The single-celled organisms They are part of our life through such everyday elements as bread or wine (which are made with ferments or yeasts, unicellular organisms), even we usually have them in the intestine or on the skin, without this meaning being sick.
We also consume dietary supplements based on algae, for example, or we apply cosmetic products that are obtained from them.
All living beings present different degrees of complexity in terms of their structure or internal organization, that is why we have:
- Higher organisms. They are characterized by presenting organs and tissues, the latter are composed of numerous specialized cells, and the cells of the different tissues present some differential characteristics.
- Lower organisms. They are much simpler in structure, to the point that sometimes they are made up of only one undifferentiated cell: these organisms are known as unicellular organisms.
In the latter, all vital functions depend on that single cell, which can be prokaryotic (with free nuclear material in the cytoplasm) or eukaryotic (with nuclear material enclosed in the nuclear membrane). That single cell is self-regulating and directs all vital functions.

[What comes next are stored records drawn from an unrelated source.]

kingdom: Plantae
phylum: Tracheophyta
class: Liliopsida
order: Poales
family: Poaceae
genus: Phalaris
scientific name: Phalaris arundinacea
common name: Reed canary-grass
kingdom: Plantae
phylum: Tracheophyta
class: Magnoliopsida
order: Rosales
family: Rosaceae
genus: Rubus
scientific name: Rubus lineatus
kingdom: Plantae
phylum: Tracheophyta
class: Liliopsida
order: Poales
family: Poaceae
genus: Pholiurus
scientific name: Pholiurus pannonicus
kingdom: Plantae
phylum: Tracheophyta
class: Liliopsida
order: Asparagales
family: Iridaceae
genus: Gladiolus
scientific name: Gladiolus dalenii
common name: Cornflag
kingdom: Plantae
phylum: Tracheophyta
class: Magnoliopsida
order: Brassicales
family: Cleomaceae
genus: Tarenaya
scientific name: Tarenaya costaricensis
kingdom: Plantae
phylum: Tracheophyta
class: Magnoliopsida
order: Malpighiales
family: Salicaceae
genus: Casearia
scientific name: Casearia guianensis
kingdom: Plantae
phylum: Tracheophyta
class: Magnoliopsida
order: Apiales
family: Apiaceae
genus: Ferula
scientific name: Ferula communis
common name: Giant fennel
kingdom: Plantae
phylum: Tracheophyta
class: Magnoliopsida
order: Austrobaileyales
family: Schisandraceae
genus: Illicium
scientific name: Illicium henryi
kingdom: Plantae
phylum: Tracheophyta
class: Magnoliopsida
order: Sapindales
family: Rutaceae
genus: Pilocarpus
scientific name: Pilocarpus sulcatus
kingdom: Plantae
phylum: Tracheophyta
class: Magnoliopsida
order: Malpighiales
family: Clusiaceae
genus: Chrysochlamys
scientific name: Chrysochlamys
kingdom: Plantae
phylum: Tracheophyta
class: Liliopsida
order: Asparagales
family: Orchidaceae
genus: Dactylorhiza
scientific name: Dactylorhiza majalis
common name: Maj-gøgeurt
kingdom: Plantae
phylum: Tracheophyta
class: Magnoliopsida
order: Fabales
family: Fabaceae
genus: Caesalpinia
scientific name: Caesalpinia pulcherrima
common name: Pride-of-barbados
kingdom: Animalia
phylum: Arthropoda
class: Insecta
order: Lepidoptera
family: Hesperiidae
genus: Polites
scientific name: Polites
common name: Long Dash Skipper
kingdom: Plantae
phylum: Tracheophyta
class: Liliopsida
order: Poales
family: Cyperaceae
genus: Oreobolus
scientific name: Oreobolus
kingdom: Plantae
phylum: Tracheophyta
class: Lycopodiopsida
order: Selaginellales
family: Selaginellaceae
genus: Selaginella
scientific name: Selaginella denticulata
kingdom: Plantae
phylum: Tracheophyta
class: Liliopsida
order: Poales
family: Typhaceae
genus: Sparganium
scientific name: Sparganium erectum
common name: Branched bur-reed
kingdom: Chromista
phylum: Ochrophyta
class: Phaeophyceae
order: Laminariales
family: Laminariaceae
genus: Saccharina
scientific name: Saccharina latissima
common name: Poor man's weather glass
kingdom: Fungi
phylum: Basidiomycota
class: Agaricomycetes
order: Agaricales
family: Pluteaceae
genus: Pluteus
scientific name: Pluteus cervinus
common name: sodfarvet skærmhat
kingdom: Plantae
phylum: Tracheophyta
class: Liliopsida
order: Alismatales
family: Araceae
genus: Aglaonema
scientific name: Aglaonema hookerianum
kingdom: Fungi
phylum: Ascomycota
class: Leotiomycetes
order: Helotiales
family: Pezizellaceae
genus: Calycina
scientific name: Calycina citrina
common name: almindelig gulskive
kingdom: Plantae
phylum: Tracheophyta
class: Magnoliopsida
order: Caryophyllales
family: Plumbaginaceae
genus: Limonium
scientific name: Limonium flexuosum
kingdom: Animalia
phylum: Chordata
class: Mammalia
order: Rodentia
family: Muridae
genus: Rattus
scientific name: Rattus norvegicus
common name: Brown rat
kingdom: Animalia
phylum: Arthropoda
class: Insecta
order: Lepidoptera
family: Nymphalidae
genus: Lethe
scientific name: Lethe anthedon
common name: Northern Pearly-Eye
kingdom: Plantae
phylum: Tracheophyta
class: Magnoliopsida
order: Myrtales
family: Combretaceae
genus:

Characteristics of single-celled organisms
Obviously unicellular organisms cannot be seen with the naked eye (since a cell is always something very small), but with microscopes.
The fact of being such small individuals has a series of advantages:
- The high surface / volume ratio. That facilitates contact with the external environment and therefore, nutrition.
- Have the cellular compartments very close. Which contributes to their typical accelerated metabolism and the rapid rate of reproduction that characterizes them.
In general reproduce by bipartition (cell division), some may also present budding and sporulation phenomena, all these processes are based on mitosis.
Many single-celled beings they group together forming colonies. In the case of bacteria, which are unicellular, outside the cell there is an additional structure called the wall, which has important functions.
We can find single-celled organisms in three of the five kingdoms into which living things are divided:
- Monera. Kingdom represented by bacteria and in which all its members are unicellular.
- Protista. Only some members are.
- Fungi. Only yeasts are single-celled.